EXERCISE PROMPT: Please recast the data from the line containing "After each view, print" down to the line containing "0.139506, 0.753168, 0.191478]]", both included, as a two-column CSV headed instruction and output, one row for each instruction with the output that follows it. Put each field in quotation marks, turn any line breaks into spaces, and leave the pictures out.

DATA LISTING:

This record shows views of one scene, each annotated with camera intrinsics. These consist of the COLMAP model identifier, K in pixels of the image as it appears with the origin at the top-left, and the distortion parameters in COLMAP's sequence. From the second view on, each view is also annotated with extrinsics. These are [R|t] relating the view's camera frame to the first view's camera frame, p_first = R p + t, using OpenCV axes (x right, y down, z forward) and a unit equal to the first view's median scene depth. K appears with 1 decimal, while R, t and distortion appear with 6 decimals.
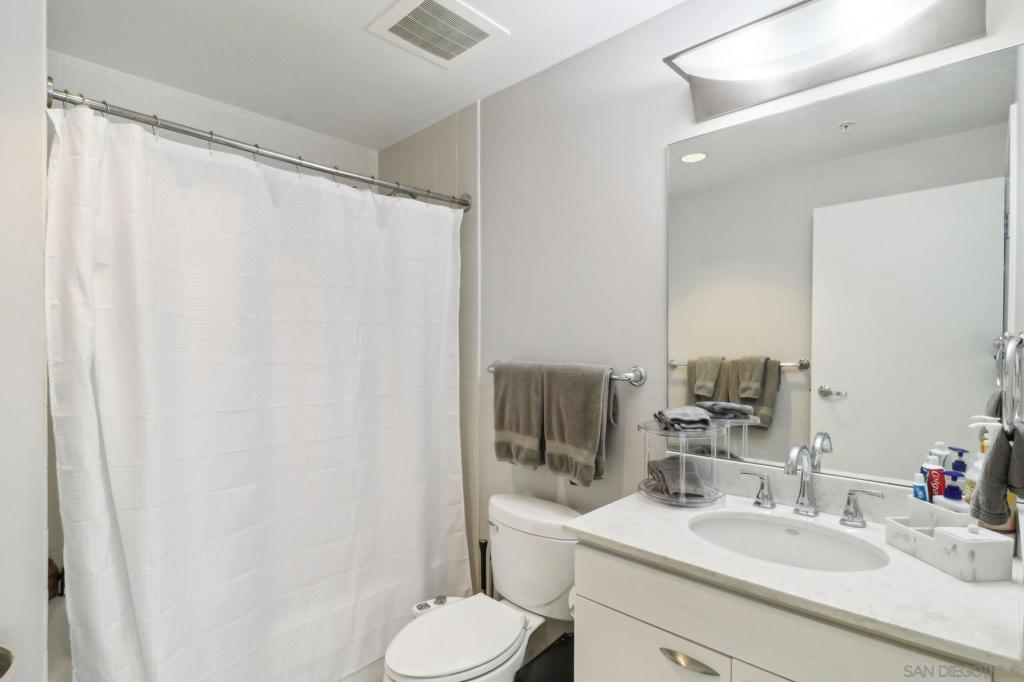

==

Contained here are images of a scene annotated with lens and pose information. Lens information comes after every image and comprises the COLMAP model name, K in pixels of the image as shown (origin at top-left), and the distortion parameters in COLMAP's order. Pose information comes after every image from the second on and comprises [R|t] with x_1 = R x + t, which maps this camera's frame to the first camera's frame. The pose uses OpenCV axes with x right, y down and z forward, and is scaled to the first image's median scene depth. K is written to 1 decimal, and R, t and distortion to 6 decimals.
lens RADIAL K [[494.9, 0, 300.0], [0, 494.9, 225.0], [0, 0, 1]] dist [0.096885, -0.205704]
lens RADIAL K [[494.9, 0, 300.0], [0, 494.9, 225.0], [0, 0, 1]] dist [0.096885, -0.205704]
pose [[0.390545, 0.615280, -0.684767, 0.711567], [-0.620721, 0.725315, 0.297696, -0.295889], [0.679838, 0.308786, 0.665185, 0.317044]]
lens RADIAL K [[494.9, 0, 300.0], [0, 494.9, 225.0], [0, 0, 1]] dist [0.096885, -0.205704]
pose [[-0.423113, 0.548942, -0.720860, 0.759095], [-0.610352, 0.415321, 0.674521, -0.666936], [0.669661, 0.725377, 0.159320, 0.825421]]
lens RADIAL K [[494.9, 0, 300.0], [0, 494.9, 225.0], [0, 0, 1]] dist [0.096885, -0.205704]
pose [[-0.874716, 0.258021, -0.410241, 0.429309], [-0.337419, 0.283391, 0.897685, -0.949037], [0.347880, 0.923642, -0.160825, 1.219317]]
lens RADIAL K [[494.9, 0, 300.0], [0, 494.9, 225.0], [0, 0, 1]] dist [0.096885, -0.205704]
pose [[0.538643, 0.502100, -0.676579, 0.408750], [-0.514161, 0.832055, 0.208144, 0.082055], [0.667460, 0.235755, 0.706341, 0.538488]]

...

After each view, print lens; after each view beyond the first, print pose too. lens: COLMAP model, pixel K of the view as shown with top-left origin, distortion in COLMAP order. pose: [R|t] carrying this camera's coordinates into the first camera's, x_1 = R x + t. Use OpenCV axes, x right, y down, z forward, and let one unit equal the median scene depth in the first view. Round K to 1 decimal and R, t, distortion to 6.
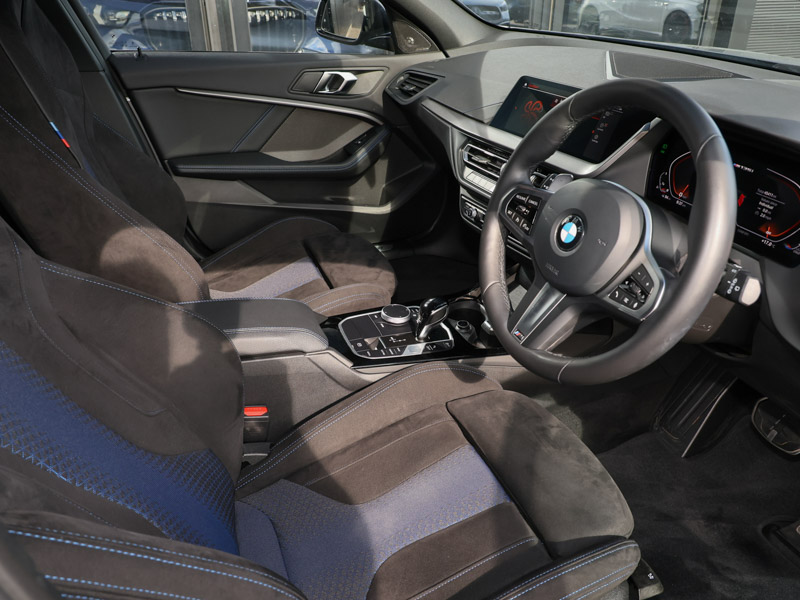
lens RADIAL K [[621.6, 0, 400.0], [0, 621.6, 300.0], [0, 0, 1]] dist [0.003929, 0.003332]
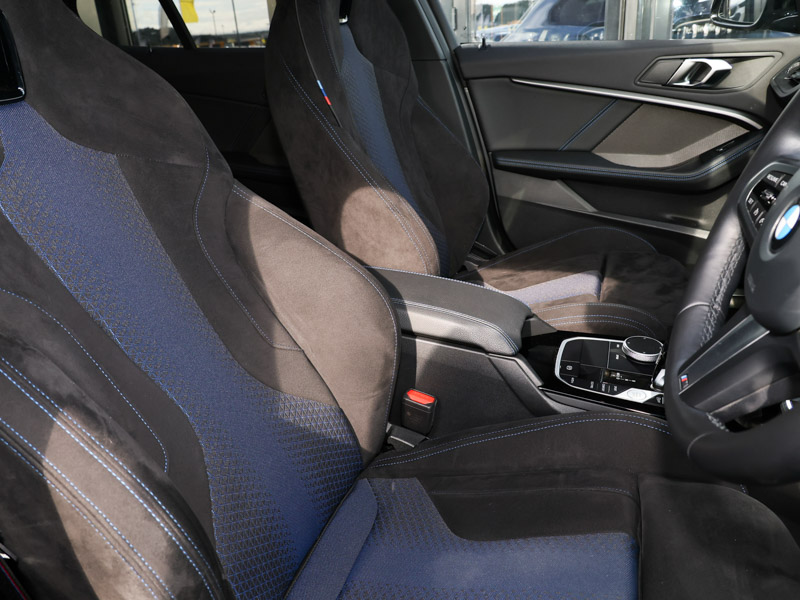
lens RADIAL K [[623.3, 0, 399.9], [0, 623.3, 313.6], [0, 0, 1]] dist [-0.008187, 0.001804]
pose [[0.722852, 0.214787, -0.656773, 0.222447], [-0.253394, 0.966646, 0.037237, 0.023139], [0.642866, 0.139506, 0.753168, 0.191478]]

PROBLEM SOLUTION:
instruction,output
"After each view, print lens; after each view beyond the first, print pose too. lens: COLMAP model, pixel K of the view as shown with top-left origin, distortion in COLMAP order. pose: [R|t] carrying this camera's coordinates into the first camera's, x_1 = R x + t. Use OpenCV axes, x right, y down, z forward, and let one unit equal the median scene depth in the first view. Round K to 1 decimal and R, t, distortion to 6.","lens RADIAL K [[621.6, 0, 400.0], [0, 621.6, 300.0], [0, 0, 1]] dist [0.003929, 0.003332] lens RADIAL K [[623.3, 0, 399.9], [0, 623.3, 313.6], [0, 0, 1]] dist [-0.008187, 0.001804] pose [[0.722852, 0.214787, -0.656773, 0.222447], [-0.253394, 0.966646, 0.037237, 0.023139], [0.642866, 0.139506, 0.753168, 0.191478]]"